Mass flux represents the rate of mass flow per unit area through a given surface. In the context of our steam condenser problem, mass flux specifically refers to the amount of steam passing through the turbine and into the condenser per unit time. It is usually denoted by \( \dot{m}_{s} \), where 's' stands for steam. In this example, the mass flux of steam is given as \(600 \ \text{lbm}\text{/}\text{min} \). This value is essential as it is used to calculate the heat transfer rate. By understanding mass flux, you can determine how much energy is being transported within the steam and how it will affect the cooling process.

enthalpy

Enthalpy is a thermodynamic property representing the total heat content of a system. For a steam condenser, enthalpy changes are crucial in determining how much heat is transferred as the steam condenses. Enthalpy is typically denoted by °h°. For the given exercise, the enthalpy of steam entering the condenser \( h_{s1} \) is \(1116.1 \ \text{Btu}\text{/}\text{lbm} \) and leaving it \( h_{s2} \) is \(94.02 \ \text{Btu}\text{/}\text{lbm} \) as a saturated liquid.
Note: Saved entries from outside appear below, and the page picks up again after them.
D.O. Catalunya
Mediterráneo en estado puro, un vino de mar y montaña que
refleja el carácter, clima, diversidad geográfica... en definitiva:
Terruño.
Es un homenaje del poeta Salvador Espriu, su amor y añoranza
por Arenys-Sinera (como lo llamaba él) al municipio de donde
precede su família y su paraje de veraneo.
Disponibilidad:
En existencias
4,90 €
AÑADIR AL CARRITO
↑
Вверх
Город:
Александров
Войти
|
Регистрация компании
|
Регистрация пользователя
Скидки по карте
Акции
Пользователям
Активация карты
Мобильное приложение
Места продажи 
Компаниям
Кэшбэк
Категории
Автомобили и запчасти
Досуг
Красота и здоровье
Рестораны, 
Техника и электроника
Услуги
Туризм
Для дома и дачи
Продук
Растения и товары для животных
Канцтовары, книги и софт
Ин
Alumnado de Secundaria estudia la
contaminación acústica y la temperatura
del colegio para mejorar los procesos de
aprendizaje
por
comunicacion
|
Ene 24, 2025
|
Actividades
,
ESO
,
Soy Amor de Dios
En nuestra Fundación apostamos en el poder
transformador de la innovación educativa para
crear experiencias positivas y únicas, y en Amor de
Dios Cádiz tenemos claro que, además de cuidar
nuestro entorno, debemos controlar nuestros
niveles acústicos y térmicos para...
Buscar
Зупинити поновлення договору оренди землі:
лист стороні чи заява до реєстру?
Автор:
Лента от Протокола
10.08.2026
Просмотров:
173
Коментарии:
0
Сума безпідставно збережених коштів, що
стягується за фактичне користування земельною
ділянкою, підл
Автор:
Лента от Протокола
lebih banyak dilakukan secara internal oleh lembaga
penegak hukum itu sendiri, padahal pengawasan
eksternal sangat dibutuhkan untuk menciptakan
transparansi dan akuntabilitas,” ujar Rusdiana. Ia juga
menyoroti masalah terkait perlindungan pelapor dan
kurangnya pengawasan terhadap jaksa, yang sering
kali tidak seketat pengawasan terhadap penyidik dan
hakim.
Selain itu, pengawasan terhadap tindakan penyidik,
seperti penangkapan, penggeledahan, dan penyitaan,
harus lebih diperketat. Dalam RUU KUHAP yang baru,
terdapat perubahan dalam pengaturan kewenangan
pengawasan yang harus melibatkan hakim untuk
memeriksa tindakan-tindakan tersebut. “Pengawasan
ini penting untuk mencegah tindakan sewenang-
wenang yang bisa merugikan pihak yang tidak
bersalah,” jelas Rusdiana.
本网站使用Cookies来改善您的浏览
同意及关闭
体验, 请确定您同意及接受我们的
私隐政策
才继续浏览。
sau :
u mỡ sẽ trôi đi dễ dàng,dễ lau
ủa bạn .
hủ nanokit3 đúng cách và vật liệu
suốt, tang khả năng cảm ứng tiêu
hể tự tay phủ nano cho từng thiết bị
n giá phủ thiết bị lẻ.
When steam loses heat and condenses, its enthalpy changes. By calculating the difference in enthalpy, we can determine how much energy is being transferred.

heat transfer rate

The heat transfer rate, denoted as \( \dot{Q} \), represents the amount of thermal energy transferred per unit of time. It can be calculated by using the specific mass flux and enthalpy change. For steam in a condenser, the heat transfer rate can be calculated using the formula \( \dot{Q}_{s} = \dot{m}_{s}(h_{s2} - h_{s1}) \). In this case, the calculation is \( \dot{Q}_{s}=(600)(94.02-1116.1) = -613,200 \ \text{Btu}\text{/}\text{min} \). This negative sign indicates that energy is being transferred out of the steam. The same amount of energy is gained by the cooling water, ensuring energy conservation.

specific heat

Specific heat \(C_{p}\) is the amount of heat required to raise the temperature of one unit of mass of a substance by one degree Fahrenheit. For water in our steam condenser problem, the specific heat is about \(1.00 \ \text{Btu}\text{/}\text{lbm} \/ ^{\circ}F \). This value is vital when calculating the mass flux of cooling water that's needed to absorb the heat from the condensing steam. By knowing the specific heat and the temperature change of the water \( \Delta T_{w}=15^{\circ} \ \text{F} \), we can determine its heat capacity and use it to balance the energy equation for the system.

phase change

Phase change refers to the transition of a substance from one state of matter to another, such as from liquid to gas or from gas to liquid. In a steam condenser, the phase change occurs as steam condenses into liquid water. This transition releases a significant amount of latent heat, which is absorbed by the cooling water. The heat transfer during the phase change directly affects the enthalpy of the system. In the given problem, steam initially at \( h_{s1} = 1116.1 \ \text{Btu}\text{/}\text{lbm} \) condenses to \( h_{s2} = 94.02 \ \text{Btu}\text{/}\text{lbm} \), resulting in the calculated change in enthalpy. Grasping the concept of phase change is critical for understanding the energy dynamics within the condenser.